Quinn latched onto him as if he were ten years younger. They stood that way for a long moment, longer than Aaron expected given Quinn’s overstimulated senses. Then Quinn let go, and Aaron stepped back too.
“I, uh, thanks,” Quinn said to the ground between them.
“You bet.”
He looked up. “Will Aunt Em get kicked out?”
“That’s up to the alpha.” He had to talk to Malachi. But how could he plead Ember’s case after what she’d done, and…why even try?
Malachi’s stance didn’t matter: Ember had already packed her bags and vacated the state. No way she would stay now. She must have believed her life in real danger from the whole pack. A tide of sorrow took him. His mate, his Ember… Quinn shot him a measuring look, no doubt catching the scent of distress. Aaron shook his head.Don’t ask, pup. Please.He resumed walking toward the yard, and Quinn followed, but putting one foot in front of the other took every ounce of concentration while the loss gripped his wolf heart.
“It’s weird,” Quinn said. “Caring about her felt different last night. It wasn’t the way I care about people when I’m, you know, me.”
Please stop talking, pup.No, he needed an anchor. He focused on Quinn. “Both forms are you.”
“You know what I mean.”
“It’s a different form of caring, but it’s not a lesser form.”
“I didn’t know I could do that. When I’m a wolf, I want to bring down a deer and eat it, but I also want people to…to be safe from me and other wolves. Even when it’s hard, like you said to Corbin.
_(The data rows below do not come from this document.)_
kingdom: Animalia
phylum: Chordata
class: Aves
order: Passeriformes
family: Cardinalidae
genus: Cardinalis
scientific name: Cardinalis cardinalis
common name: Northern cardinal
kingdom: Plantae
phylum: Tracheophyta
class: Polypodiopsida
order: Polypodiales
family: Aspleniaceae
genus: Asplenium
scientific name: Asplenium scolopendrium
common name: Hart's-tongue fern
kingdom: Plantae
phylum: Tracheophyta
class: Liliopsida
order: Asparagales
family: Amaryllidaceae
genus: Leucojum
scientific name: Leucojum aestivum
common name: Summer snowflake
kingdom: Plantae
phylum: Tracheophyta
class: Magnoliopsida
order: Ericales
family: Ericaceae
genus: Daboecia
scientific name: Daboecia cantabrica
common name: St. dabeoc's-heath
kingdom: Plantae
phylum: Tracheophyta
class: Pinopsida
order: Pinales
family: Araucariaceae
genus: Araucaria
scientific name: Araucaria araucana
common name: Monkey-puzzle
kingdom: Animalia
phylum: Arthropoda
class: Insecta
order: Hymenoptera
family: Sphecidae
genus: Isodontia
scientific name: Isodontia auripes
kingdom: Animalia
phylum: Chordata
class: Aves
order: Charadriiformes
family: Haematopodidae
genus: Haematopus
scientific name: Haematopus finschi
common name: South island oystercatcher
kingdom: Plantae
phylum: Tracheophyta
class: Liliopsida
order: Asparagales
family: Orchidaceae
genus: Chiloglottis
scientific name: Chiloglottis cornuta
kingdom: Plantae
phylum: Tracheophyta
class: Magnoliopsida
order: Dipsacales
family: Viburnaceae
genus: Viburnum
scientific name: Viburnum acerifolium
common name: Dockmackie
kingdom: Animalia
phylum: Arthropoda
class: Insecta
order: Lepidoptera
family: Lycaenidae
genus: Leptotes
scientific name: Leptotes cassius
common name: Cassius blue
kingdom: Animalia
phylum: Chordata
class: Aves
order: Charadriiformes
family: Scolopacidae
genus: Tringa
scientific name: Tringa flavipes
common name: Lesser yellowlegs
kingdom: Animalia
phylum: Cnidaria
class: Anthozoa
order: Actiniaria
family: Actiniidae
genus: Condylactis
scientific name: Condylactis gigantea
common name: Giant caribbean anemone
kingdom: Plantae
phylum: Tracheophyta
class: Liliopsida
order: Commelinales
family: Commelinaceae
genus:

The smell was really hard, Aaron.”
“It was hard for all of us, hardest for Corbin and Nathan.”
“But they’re like twenty. I thought they were done adjusting.”
“Around eighteen, nineteen the hunting instinct gets really intense. Then in a year or two, it levels out.”
Quinn frowned. “And stays leveled out?”
“Right.”
He mulled for a while. At last he said, “I protected Aunt Em. Even though I was a wolf.”
“You did. And don’t forget, you didn’t hurt your mom. You scared her, yeah. But she’s okay. That matters.”
Quinn gave a slow nod. He said nothing else as they started the three-minute drive home.
At the end of Aaron’s driveway sat a familiar car. An unexpected scent hit him, made his mouth water. Grilling steak. Halfway up the hill he caught her signature nutmeg, blended with anxiety. He wrestled his food-deprived, post-moon brain to comprehend what it all meant. Ember hadn’t left? Ember was still here?
Before he finished parking, Quinn leaped out and loped to the door and into the house.
“Aunt Em!”
Aaron parked and followed the pup. “Ember?”
She stood over the stove, minding two skillets, one of which sizzled, a spatula occupying each hand. “Um, hi.”
Not gone. Here. She hadn’t left him. Even when she had good reason to.
Aaron wanted to do nothing less than barrel into the kitchen and take her in his arms, press her to his chest, inhale the unique nutmeg fragrance of Ember. He wanted to bury his face in her hair and cup the back of her head in his hand. He wanted to kiss her, hard.
But he could do none of these things, because she’d seen the animal beneath the full moon. She had seen his black fur, his fangs, his four-legged gait. She had heard him howl. She would eschew his touch; no doubt about that.
So he stood still. “Ember.”
She stood at the stove, both spatulas dangling from her hands, staring at him with less revulsion than she had a right to, maybe with no revulsion at all as long as he kept his distance. That was something.
Quinn took the implements from her hands, turned to the stove, and began moving the eggs around the skillet. The sizzling sound grew louder for a second as he flipped one of the steak slabs.